---------- EXERCISE INPUTS

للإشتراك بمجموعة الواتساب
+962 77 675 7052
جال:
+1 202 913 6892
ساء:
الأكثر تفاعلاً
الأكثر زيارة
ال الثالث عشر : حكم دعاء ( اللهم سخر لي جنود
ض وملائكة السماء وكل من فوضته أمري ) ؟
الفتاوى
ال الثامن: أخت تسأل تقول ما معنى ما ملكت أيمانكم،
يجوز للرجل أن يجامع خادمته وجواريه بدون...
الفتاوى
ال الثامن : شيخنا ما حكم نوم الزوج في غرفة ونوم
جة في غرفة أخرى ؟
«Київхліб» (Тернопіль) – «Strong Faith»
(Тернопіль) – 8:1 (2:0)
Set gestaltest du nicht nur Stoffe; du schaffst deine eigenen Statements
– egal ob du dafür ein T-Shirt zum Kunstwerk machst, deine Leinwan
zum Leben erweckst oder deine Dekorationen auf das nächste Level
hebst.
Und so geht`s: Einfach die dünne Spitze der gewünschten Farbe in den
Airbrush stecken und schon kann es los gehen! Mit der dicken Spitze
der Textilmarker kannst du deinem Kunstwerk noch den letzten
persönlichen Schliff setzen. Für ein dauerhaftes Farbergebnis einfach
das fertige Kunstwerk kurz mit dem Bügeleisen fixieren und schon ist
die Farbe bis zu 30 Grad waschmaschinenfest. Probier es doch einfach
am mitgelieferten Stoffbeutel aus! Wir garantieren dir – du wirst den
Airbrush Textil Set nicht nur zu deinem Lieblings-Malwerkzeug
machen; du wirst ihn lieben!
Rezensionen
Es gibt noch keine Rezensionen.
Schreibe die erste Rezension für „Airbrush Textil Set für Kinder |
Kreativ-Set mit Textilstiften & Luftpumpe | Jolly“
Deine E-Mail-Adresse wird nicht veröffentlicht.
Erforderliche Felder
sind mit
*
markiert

--------------------

INSTRUCTION: Restate the material exactly as given.

RESULT BELOW:
للإشتراك بمجموعة الواتساب
+962 77 675 7052
جال:
+1 202 913 6892
ساء:
الأكثر تفاعلاً
الأكثر زيارة
ال الثالث عشر : حكم دعاء ( اللهم سخر لي جنود
ض وملائكة السماء وكل من فوضته أمري ) ؟
الفتاوى
ال الثامن: أخت تسأل تقول ما معنى ما ملكت أيمانكم،
يجوز للرجل أن يجامع خادمته وجواريه بدون...
الفتاوى
ال الثامن : شيخنا ما حكم نوم الزوج في غرفة ونوم
جة في غرفة أخرى ؟
«Київхліб» (Тернопіль) – «Strong Faith»
(Тернопіль) – 8:1 (2:0)
Set gestaltest du nicht nur Stoffe; du schaffst deine eigenen Statements
– egal ob du dafür ein T-Shirt zum Kunstwerk machst, deine Leinwan
zum Leben erweckst oder deine Dekorationen auf das nächste Level
hebst.
Und so geht`s: Einfach die dünne Spitze der gewünschten Farbe in den
Airbrush stecken und schon kann es los gehen! Mit der dicken Spitze
der Textilmarker kannst du deinem Kunstwerk noch den letzten
persönlichen Schliff setzen. Für ein dauerhaftes Farbergebnis einfach
das fertige Kunstwerk kurz mit dem Bügeleisen fixieren und schon ist
die Farbe bis zu 30 Grad waschmaschinenfest. Probier es doch einfach
am mitgelieferten Stoffbeutel aus! Wir garantieren dir – du wirst den
Airbrush Textil Set nicht nur zu deinem Lieblings-Malwerkzeug
machen; du wirst ihn lieben!
Rezensionen
Es gibt noch keine Rezensionen.
Schreibe die erste Rezension für „Airbrush Textil Set für Kinder |
Kreativ-Set mit Textilstiften & Luftpumpe | Jolly“
Deine E-Mail-Adresse wird nicht veröffentlicht.
Erforderliche Felder
sind mit
*
markiert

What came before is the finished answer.